Chris, humans get to make their own choices as long as they don't harm others. The best thing you can do is help make it an informed choice whether to try it or not.... nicotine is addictive but so is caffeine. Luckily for us, the tobacco combustion part that does the most harm to us (and supposedly can affect others) is not part of the vaping experience. The choice here is one where a person, because of the addictive attributes of nicotine (if they go with some level of nic), can give up some control of their body, for some pleasure. That and what Jane mentions as to taking any foreign substance into the lungs is the cost of that choice. The payoff is the pleasure of the flavors and imo, more importantly, the visual of the vapor....

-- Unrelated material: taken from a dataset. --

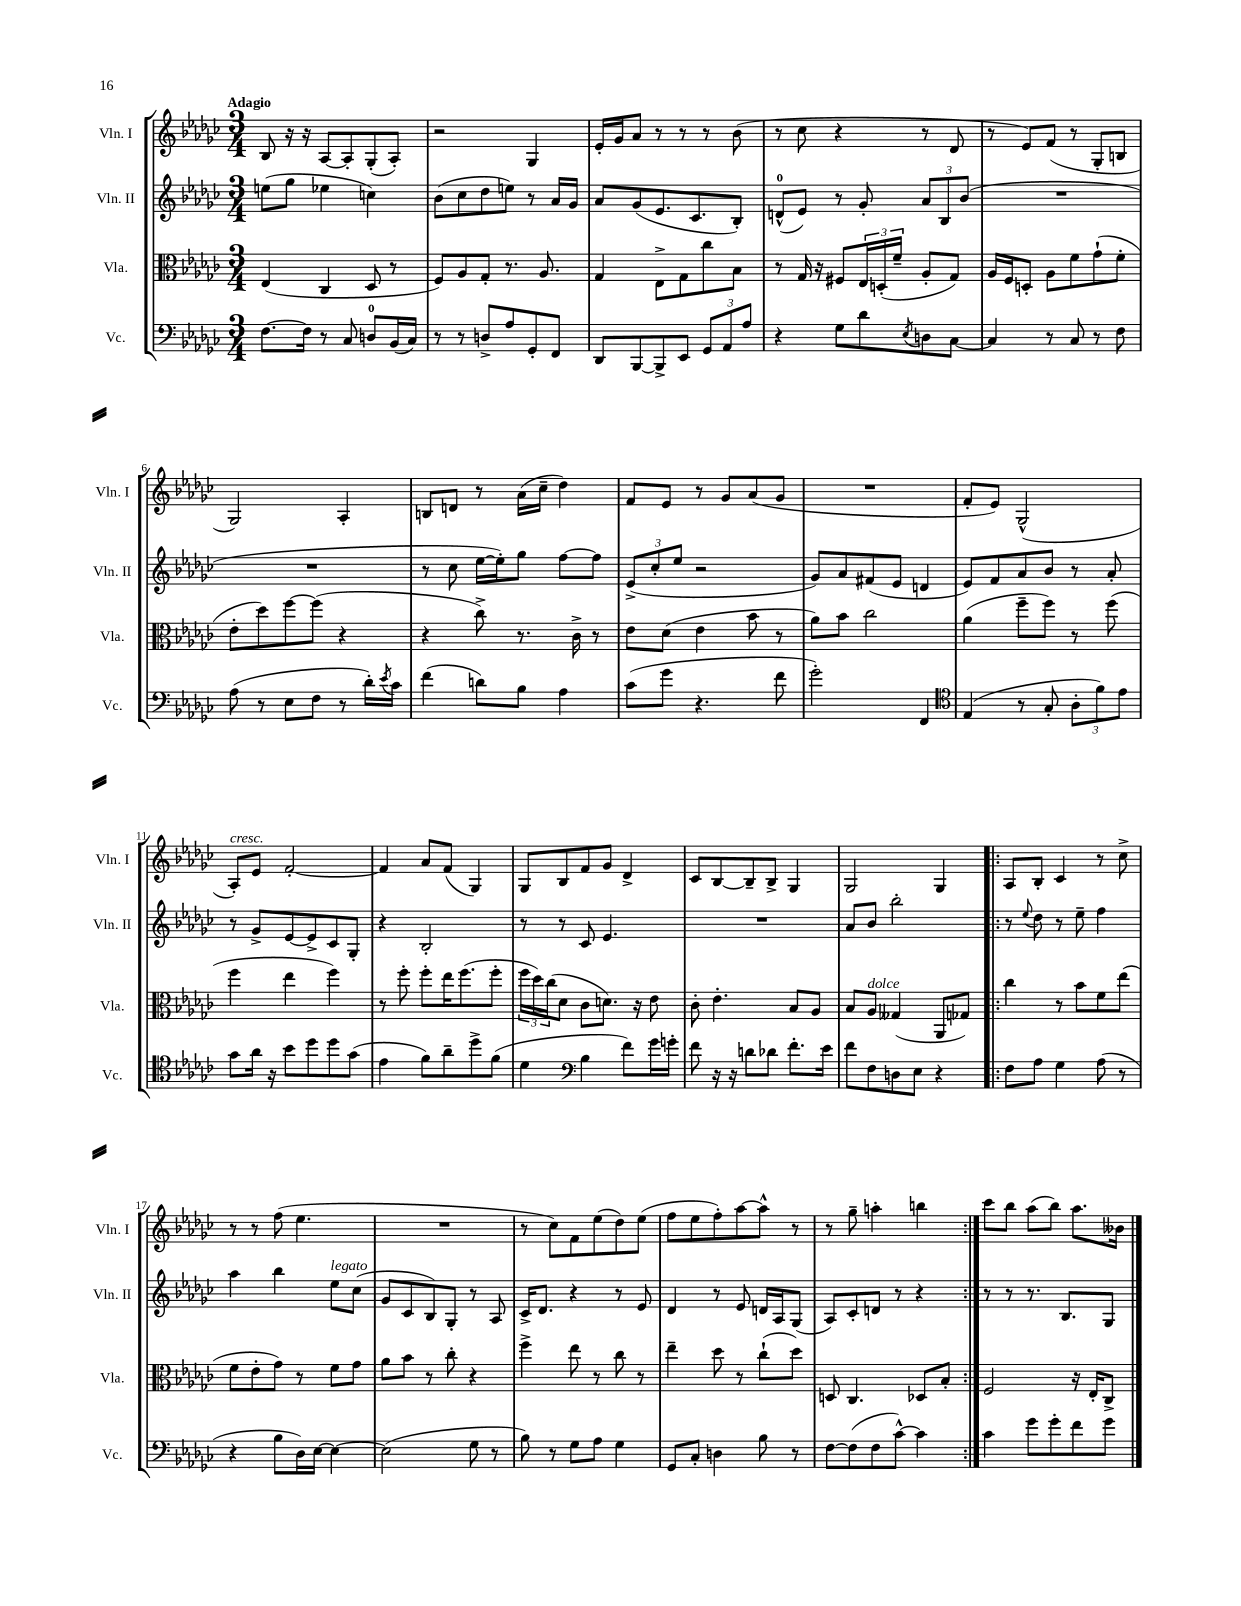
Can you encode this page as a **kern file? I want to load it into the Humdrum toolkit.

I've always believed and experienced this connection between the smoke/vapor and contemplation. I think that's why many of us here have come to the conclusion - it isn't a hard one for those that have tried everything else and failed - that half the 'addiction' is the smoke/vapor. And we're not alone: (I've posted this before):
"I like to think of fire held in a man's hand. Fire, a dangerous force, tamed at his fingertips. I often wonder about the hours when a man sits alone, watching the smoke of a cigarette, thinking. I wonder what great things have come from such hours. When a man thinks, there is a spot of fire alive in his mind--and it is proper that he should have the burning point of a cigarette as his one expression." Ayn Rand
Sherlock Holmes sat silent for a few minutes with his finger tips still pressed together, his legs stretched out in front of him and his gaze directed upwards to the ceiling. Then he took down from the rack the old and oily clay pipe, which was to him as a counselor, and, having it, he leaned back in his chair, with the thick blue cloud-wreaths spinning up from him, and a look of infinite languor in his face.
Holmes to Watson:
It is quite a three pipe problem, and I beg that you won't speak to me for fifty minutes.
Or, we can remember the case in which Holmes needed a pound of the strongest shag tobacco to resolve the problem and stayed alone all the day smoking, and Watson founded him in a sort of trance, in a room that "was so filled with the smoke that the light of the lamp upon the table was blurred by it, and my first impression as I opened the door was that a fire has broken out".